A woman who yelled profanities at a flight attendant and threatened to kill him caused an airplane to make an unplanned landing and was charged on Monday in a federal court with interfering with the flight crew.
The Alaska Airlines flight, scheduled Friday from San Francisco to Chicago, landed at Kansas City International Airport in Kansas City, Missouri, because the pilot was concerned for the safety of the passengers, the Department of Justice said in a statement Monday.
The woman charged, Chloe M. DaSilva, 32, had asked if she could change seats, but flight attendants told her the plane was full, according to an affidavit filed in the case. A few minutes into the flight, after she had been in the bathroom in the rear part of the plane for an extended period of time, she began hitting the bathroom door from the inside, the court filing said. At another point in the flight, she also banged on the overhead bins.
DaSilva was restrained with zip ties by a flight attendant and two passengers at the captain’s request, the affidavit said. She did not resist.
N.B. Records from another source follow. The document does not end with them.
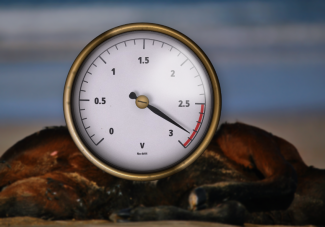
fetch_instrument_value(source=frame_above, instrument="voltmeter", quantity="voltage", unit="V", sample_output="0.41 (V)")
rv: 2.85 (V)
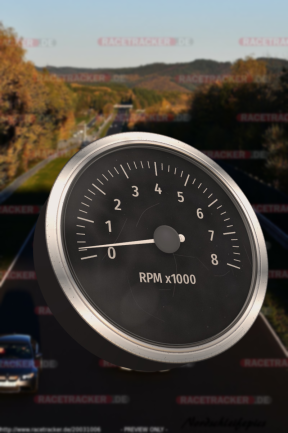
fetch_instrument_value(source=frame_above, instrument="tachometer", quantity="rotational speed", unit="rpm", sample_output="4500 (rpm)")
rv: 200 (rpm)
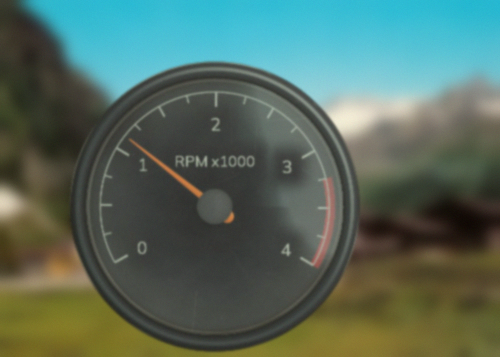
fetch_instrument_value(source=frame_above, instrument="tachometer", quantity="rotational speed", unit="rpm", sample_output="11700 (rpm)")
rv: 1125 (rpm)
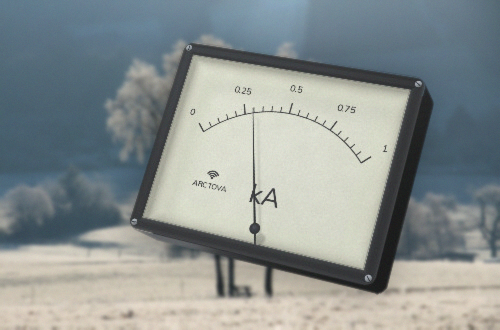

Six crew members and 177 passengers were on the flight, the airline said. Out of caution, a mother and infant who were seated in front of DaSilva switched seats with another passenger. DaSilva never physically touched any member of the flight crew, a passenger said in the affidavit.
“After landing, the guest was removed from the aircraft by local law enforcement officers,” the airline said. “The flight then continued on to Chicago without any further incident.”
Flight attendants began monitoring DaSilva after she interrupted the initial announcements and safety briefing to ask when the plane was taking off, according to the affidavit.
Once in the air, she went to the back of the plane and told a flight attendant that she couldn’t stay in her seat. She entered the bathroom and banged on the walls. When a flight attendant opened the door for a wellness check, DaSilva was seen sleeping and was left there, according to the affidavit.
DaSilva punched the overhead bins while returning to her seat, according to the affidavit. Some time later she threatened to kill a male flight attendant, the court filing said.
DaSilva, who was arrested on a felony charge of interference with a flight attendant and was being tried in the Western District of Missouri, faces a potential maximum penalty of 20 years and no mandatory minimum sentence, the prosecutor’s office said. The public defenders listed in court documents as representing DaSilva could not be reached for comment.
The episode is among many that have involved unruly passengers on flights and that have raised questions about the safety of crew members in recent years. The Transportation Security Administration resumed offering self-defense classes to flight attendants and pilots in 2021.
A Frontier Airlines flight in November 2022 from Cincinnati to Tampa, Florida, was diverted to Hartsfield-Jackson Atlanta International Airport after a passenger was seen with a box cutter. In September 2022, a woman was sentenced to four months in federal prison after spitting on a passenger and shoving a flight attendant on an American Airlines flight.
In 2021, an off-duty flight attendant took control of the speaker system and made an announcement about oxygen masks, prompting a violent confrontation, in which he was subdued.